Each record below is to be copied exactly; the pictures are to be omitted.
:: DATA UNDER STUDY
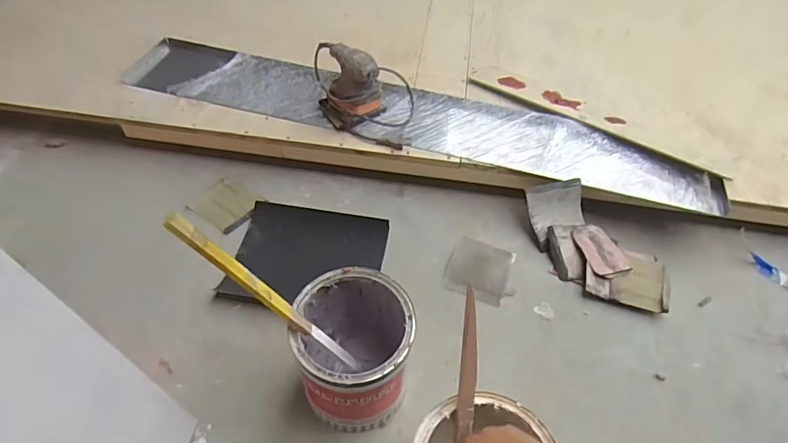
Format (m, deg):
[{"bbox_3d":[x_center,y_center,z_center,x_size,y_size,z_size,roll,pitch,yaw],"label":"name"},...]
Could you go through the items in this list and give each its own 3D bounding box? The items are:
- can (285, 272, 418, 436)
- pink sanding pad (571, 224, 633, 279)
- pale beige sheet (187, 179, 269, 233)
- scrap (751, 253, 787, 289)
[{"bbox_3d":[-0.056,0.194,0.674,0.156,0.207,0.163,-1,45,1],"label":"can"},{"bbox_3d":[0.405,0.055,0.908,0.072,0.014,0.124,-16,52,-6],"label":"pink sanding pad"},{"bbox_3d":[-0.344,-0.034,0.953,0.108,0.008,0.105,30,55,8],"label":"pale beige sheet"},{"bbox_3d":[0.751,0.099,0.923,0.032,0.016,0.087,-28,51,-24],"label":"scrap"}]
::::
# [RESPONSE BELOW]
Format (m, deg):
[{"bbox_3d":[x_center,y_center,z_center,x_size,y_size,z_size,roll,pitch,yaw],"label":"name"},...]
Could you go through the items in this list and give each its own 3D bounding box? The items are:
- can (285, 272, 418, 436)
- pink sanding pad (571, 224, 633, 279)
- pale beige sheet (187, 179, 269, 233)
- scrap (751, 253, 787, 289)
[{"bbox_3d":[-0.056,0.194,0.674,0.156,0.207,0.163,-1,45,1],"label":"can"},{"bbox_3d":[0.405,0.055,0.908,0.072,0.014,0.124,-16,52,-6],"label":"pink sanding pad"},{"bbox_3d":[-0.344,-0.034,0.953,0.108,0.008,0.105,30,55,8],"label":"pale beige sheet"},{"bbox_3d":[0.751,0.099,0.923,0.032,0.016,0.087,-28,51,-24],"label":"scrap"}]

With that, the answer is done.